The Company conducts its business through an umbrella partnership REIT, in which its assets are held by, and operations are conducted through, RHP Hotel Properties, LP, a subsidiary operating partnership (the “Operating Partnership”) that the Company formed in connection with the REIT conversion. The Company is the sole limited partner of the Operating Partnership and currently owns, either directly or indirectly, all of the partnership units of the Operating Partnership.

The Company principally operates, through its subsidiaries and its property managers, as applicable, in the following business segments: Hospitality, Opry and Attractions, and Corporate and Other.

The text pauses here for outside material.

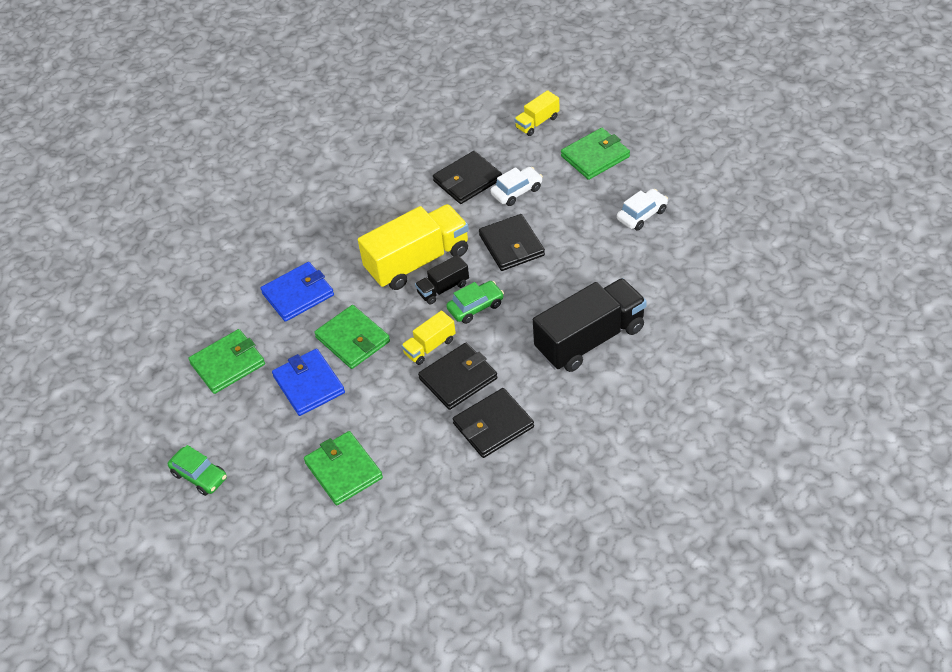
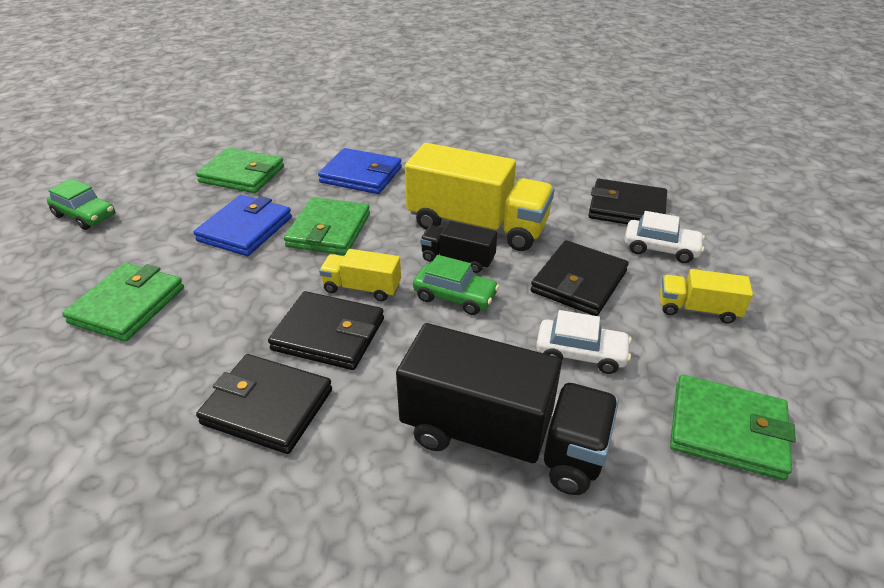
camera: 50 degrees right, 10 degrees down
green car [168,445,227,496] -> green car turned 60 degrees counterclockwise [47,179,115,230]
yellow truck [514,90,560,136] -> yellow truck moved to [660,269,753,324]
green wallet [561,128,630,180] -> green wallet moved to [670,375,796,480]
white car [617,189,668,231] -> white car moved to [536,310,632,374]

The condensed consolidated financial statements include the accounts of the Company and its subsidiaries and have been prepared by the Company, without audit, pursuant to the rules and regulations of the Securities and Exchange Commission (“SEC”). Certain information and footnote disclosures normally included in annual financial statements prepared in accordance with generally accepted accounting principles have been condensed or omitted pursuant to such rules and regulations, although the Company believes that the disclosures are adequate to make the financial information presented not misleading. These condensed consolidated financial statements should be read in conjunction with the audited consolidated financial statements and the notes thereto included in the Company’s Annual Report on Form 10-K for the year ended December 31, 2012. In the opinion of management, all adjustments necessary for a fair statement of the results of operations for the interim periods have been included. All adjustments are of a normal, recurring nature. The results of operations for such interim periods are not necessarily indicative of the results for the full year because of seasonal and short-term variations.

Reclassifications

The Company is electing REIT status for the year ending December 31, 2013. In connection with the Company’s conversion to a REIT and the restructuring of the Company’s business operations as further discussed in Note 3, the Company has revised the presentation of its condensed consolidated balance sheets and condensed consolidated statements of operations and comprehensive income to be more consistent with its peers within the hospitality REIT industry. For the condensed consolidated balance sheets, these changes consisted of presenting an unclassified balance sheet. For the condensed consolidated statements of operations and comprehensive income, the changes consist of providing revenues and operating expenses as Rooms, Food and Beverage, Other Hotel Revenues/Expenses, Opry and Attractions, and Corporate. As a result, certain amounts in previously issued financial statements have been reclassified to conform to the 2013 presentation as follows:

 

    a reduction of $10.7 million in total assets and $10.7 million in total liabilities in the Company’s consolidated balance sheet as of December 31, 2012, as a result of the change in presentation for deferred income taxes under an unclassified balance sheet;

 

    a reclassification of $134.8 million of operating costs for the three months ended September 30, 2012 as hotel operating expenses ($122.4 million), Opry and Attractions operating expenses ($10.3 million) and Corporate operating expenses ($2.1 million);

 

    a reclassification of $409.0 million of operating costs for the nine months ended September 30, 2012 as hotel operating expenses ($373.0 million), Opry and Attractions operating expenses ($27.9 million) and Corporate operating expenses ($8.1 million);

 

    a reclassification of $44.5 million of selling, general and administrative expense for the three months ended September 30, 2012 as hotel operating expenses ($31.5 million), Opry and Attractions operating expenses ($3.9 million) and Corporate operating expenses ($9.1 million); and

 

    a reclassification of $139.2 million of selling, general and administrative expense for the nine months ended September 30, 2012 as hotel operating expenses ($98.7 million), Opry and Attractions operating expenses ($11.2 million) and Corporate operating expenses ($29.3 million).

The Company believes the 2013 presentation is more aligned with its peers in the hospitality REIT industry.